_Set exercise:_
Collect every line of the records below that contains the string "locality", and copy each one in full. Count a line only if the letters match in case.

_Given entries:_
<<<<
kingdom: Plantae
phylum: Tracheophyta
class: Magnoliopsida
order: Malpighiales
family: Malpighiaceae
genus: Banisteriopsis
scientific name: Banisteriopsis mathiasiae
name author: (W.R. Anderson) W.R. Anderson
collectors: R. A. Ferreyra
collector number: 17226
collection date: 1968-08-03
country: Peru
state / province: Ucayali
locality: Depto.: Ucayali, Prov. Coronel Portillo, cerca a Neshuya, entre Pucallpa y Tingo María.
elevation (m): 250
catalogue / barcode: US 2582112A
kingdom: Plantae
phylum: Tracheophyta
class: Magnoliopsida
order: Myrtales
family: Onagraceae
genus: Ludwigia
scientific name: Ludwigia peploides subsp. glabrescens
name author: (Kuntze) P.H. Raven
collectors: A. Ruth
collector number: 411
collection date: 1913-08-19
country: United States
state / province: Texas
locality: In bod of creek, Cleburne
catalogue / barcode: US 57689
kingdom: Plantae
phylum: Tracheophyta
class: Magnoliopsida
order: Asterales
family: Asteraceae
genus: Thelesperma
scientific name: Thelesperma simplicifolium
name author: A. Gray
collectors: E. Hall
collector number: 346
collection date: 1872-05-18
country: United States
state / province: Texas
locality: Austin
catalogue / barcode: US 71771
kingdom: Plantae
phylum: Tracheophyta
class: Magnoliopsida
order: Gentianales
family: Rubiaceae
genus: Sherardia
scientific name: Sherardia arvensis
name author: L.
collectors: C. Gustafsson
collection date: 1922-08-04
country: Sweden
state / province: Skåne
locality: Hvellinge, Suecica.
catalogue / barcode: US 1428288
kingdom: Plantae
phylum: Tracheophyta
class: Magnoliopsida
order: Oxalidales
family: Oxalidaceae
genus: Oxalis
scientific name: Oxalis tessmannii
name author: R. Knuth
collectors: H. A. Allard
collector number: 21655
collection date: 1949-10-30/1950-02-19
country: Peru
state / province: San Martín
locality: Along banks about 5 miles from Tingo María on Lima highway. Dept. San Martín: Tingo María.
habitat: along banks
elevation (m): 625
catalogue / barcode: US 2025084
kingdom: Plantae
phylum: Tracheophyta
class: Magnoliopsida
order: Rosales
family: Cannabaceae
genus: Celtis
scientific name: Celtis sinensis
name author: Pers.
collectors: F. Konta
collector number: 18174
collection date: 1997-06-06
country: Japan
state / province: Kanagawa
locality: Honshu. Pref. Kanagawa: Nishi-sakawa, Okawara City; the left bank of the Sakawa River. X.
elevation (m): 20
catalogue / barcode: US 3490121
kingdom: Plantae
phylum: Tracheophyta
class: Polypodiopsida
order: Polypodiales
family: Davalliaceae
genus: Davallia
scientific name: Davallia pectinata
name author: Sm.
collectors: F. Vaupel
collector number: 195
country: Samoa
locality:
>>>>
_Output below:_
locality: Depto.: Ucayali, Prov. Coronel Portillo, cerca a Neshuya, entre Pucallpa y Tingo María.
locality: In bod of creek, Cleburne
locality: Austin
locality: Hvellinge, Suecica.
locality: Along banks about 5 miles from Tingo María on Lima highway. Dept. San Martín: Tingo María.
locality: Honshu. Pref. Kanagawa: Nishi-sakawa, Okawara City; the left bank of the Sakawa River. X.
locality:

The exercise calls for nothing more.